For ExxonMobil, 2015 marked the first time in more than two decades it didn’t fully replace production with new reserves. It reported replacing 67 percent of 2015 output. In the past, shrinking reserves could send investors and executives into a panic over a company’s future. These days, with ultralow oil prices, “it becomes less important” to replenish stockpiles, said Luca Bertelli, chief exploration officer at Italian producer Eni.

 

Eni has shifted spending from high-risk, high-reward projects in favor of squeezing more out of producing fields, Bertelli said. Producers are responding to low prices by pulling back on new exploration in favor of maximizing profits. The risk is that cutting back on new projects now, when prices are low, could lead to shortages and price spikes in the future.

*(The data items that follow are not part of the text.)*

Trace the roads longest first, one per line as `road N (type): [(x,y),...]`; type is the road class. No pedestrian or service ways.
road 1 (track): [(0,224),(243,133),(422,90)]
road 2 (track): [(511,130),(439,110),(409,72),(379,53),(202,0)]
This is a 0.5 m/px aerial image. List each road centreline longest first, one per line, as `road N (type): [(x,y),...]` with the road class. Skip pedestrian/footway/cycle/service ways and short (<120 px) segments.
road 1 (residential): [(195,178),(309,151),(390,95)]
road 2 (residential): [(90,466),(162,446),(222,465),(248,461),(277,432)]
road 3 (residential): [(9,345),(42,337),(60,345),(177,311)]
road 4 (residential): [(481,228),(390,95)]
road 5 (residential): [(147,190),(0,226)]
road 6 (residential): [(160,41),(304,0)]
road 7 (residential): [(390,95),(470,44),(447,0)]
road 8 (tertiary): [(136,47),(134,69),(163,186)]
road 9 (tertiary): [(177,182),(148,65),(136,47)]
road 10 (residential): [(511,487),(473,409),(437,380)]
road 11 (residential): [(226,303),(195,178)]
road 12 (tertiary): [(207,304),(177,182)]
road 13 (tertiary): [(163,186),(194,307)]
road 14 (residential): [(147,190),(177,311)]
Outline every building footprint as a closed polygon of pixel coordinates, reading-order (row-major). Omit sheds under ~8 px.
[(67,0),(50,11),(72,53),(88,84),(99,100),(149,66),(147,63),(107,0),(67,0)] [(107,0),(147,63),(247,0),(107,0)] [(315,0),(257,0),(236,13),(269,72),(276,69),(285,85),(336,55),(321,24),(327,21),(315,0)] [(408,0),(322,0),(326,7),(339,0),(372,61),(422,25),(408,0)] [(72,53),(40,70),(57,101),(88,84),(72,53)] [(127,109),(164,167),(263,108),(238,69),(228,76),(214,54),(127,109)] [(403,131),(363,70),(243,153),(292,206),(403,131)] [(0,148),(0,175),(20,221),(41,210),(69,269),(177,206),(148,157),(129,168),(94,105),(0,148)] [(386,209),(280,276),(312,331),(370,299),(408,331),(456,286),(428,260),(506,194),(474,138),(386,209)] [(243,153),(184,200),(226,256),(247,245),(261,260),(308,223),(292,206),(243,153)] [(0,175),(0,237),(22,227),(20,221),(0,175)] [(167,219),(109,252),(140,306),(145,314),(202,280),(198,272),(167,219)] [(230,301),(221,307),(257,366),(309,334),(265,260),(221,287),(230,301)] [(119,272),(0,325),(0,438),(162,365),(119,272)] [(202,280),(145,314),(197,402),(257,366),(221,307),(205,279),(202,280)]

Historically, energy companies spent heavily in the present to find resources for the future. But the oil glut has forced companies to cut spending wherever they can.

 

Because of accounting rules, there is another drain on proved reserves: low prices. The U.S. Securities and Exchange Commission defines proved reserves as oil and gas that can be produced at a profit. Some reserves are too expensive to extract profitably at today’s prices, and that has forced some companies to remove barrels from their books.

 

 

 

Low prices push banks to scrutinize oil company financing

 

(Wall Street Journal; March 29) - Just a few years ago, when oil sold for about $100 a barrel, London banks were lining up to give international oil explorers access to billions of dollars to finance new drilling and projects. But as oil prices stay mired in a funk, the money is drying up. Senior executives from companies such as U.K.-based Tullow Oil and Cairn Energy have been meeting with their bankers for a biannual review of the loans that allow them to keep drilling and building out projects.

 

For many European companies, it has been a nail-biting experience, as banks worry about the growing pile of debt taken on by oil companies with little or no profits. Several companies said they expect their ability to tap credit lines to be diminished after the reviews. Some lenders have brought in teams that specialize in corporate restructuring to scrutinize companies’ balance sheets, spending and assets. The scrutiny comes as oil-company debt emerges as an issue across the world with prices near $40 a barrel.

 

Globally, the net debt of publicly listed oil and gas companies has nearly tripled over the past decade to $549 billion in 2015, excluding state-owned oil companies, according to Wood Mackenzie. If a bank decides a company has already borrowed more than it can afford, the reviews could trigger repayment, more cost cuts or even a fire sale of assets to raise cash. Oil companies are facing similar biannual reviews in the U.S., where many small and midsize companies borrowed heavily to expand during the shale boom.

 

 

 

Airship buyer sees potential customers in remote oil fields

 

(Bloomberg; March 30) - Lockheed Martin has won an order for up to 12 airships worth $480 million as lower crude prices spur cost-conscious oil and gas companies to consider aircraft able to carry workers and cargo to remote locations without the need for investing in runways and roads. Deliveries to U.K.-based Straightline Aviation will begin in 2018 and span about two years. The company said it is talking with potential users including Alaska oil field operators that have struggled with costly ice roads.

 

Lockheed Martin’s LMH-1 airship is designed to carry 20 metric tons of freight and 19 passengers, plus crew. It is about 300 feet long, filled with helium, and has a cargo bay that measures 10 feet by 10 feet by 60 feet. The craft can land without the traditional mooring mast, cutting the cost of ground infrastructure, and burns less fuel than conventional aircraft, according to the company.

 

The airships of Lockheed Martin and chief competitor Hybrid Air Vehicles are a legacy of an abandoned Pentagon project to develop a military blimp to undertake surveillance work in Afghanistan. “Building huge infrastructure might have been acceptable when oil was at $90 a barrel, but nowadays they need to make economies like the rest of the planet,” Straightline CEO Mike Kendrick said. The heavy-lift helicopters that handle most air cargo trips to remote locations cost seven times as much per ton mile, he said.